Microsoft 365 Backup & Granular Restore: Because Users Will Always Fuck Things Up
Alright, listen up. This article is about Microsoft 365 backups and the shiny new-ish ability to restore individual files and folders instead of nuking an entire mailbox or SharePoint site just because Dave in accounting can’t tell the difference between “Delete” and “Save.” Progress, right? About fucking time.
Microsoft finally baked a proper backup service into Microsoft 365. Not “recycle bin roulette” or “hope Legal Hold saves your ass,” but an actual backup with configurable retention. It covers Exchange, OneDrive, and SharePoint. Yes, the stuff users break daily while insisting it “just disappeared.”
The big win here is granular restore. That means you can restore a single file or folder instead of carpet-bombing the entire workload. Less downtime, less screaming, and fewer tickets from panicking managers who swear the file was “critical” even though it hasn’t been opened since 2019.
Setup lives in the Microsoft 365 admin world, because of course it does. You configure backup policies, assign workloads, and let Microsoft’s cloud hoard your data like a digital dragon.

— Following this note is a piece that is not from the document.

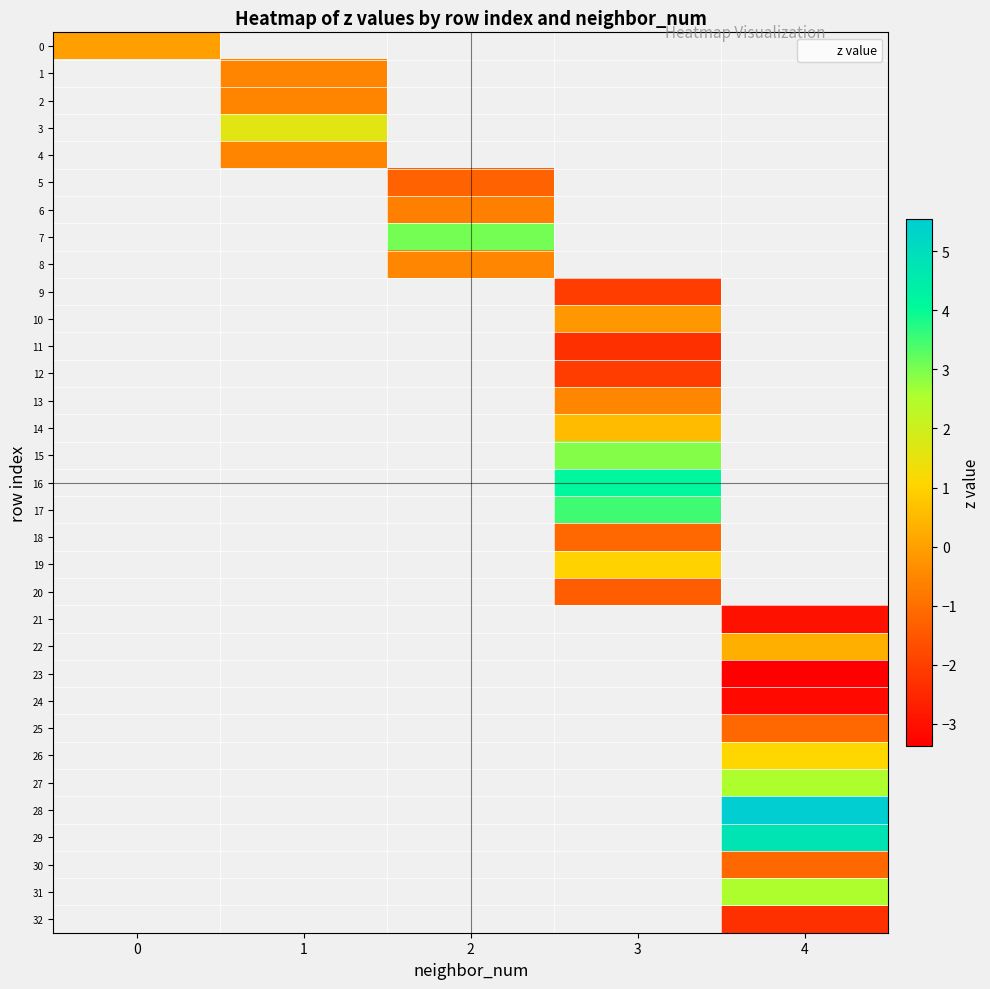

Is the value of 7 at 2 greater than the value of 30 at 2?

No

Restores can go back to the original location or somewhere else, which is useful when you don’t trust the same idiot not to delete it again five minutes later.
Is it perfect? Fuck no. It costs extra, has licensing quirks, and doesn’t magically replace every third-party backup solution under the sun. But for native tooling, it’s finally not complete shit. It’s actually usable, which in Microsoft terms is a goddamn miracle.
Bottom line: Microsoft 365 Backup with granular restore gives admins a fighting chance to unfuck user mistakes without burning hours or restoring entire sites just to recover one Excel file named “FINAL_v7_REALLY_FINAL.xlsx.”
If you want the full, painfully detailed breakdown from someone far more polite than me, read it here:
https://4sysops.com/archives/microsoft-365-backup-restore-individual-files-and-folders-with-granular-restore/
Sign-off anecdote: I once had a user delete their entire OneDrive, then ask if IT could “just undo that” like it was fucking Ctrl+Z for life. With granular restore, I can now fix the problem without restoring 400GB of garbage cat photos. Small victories.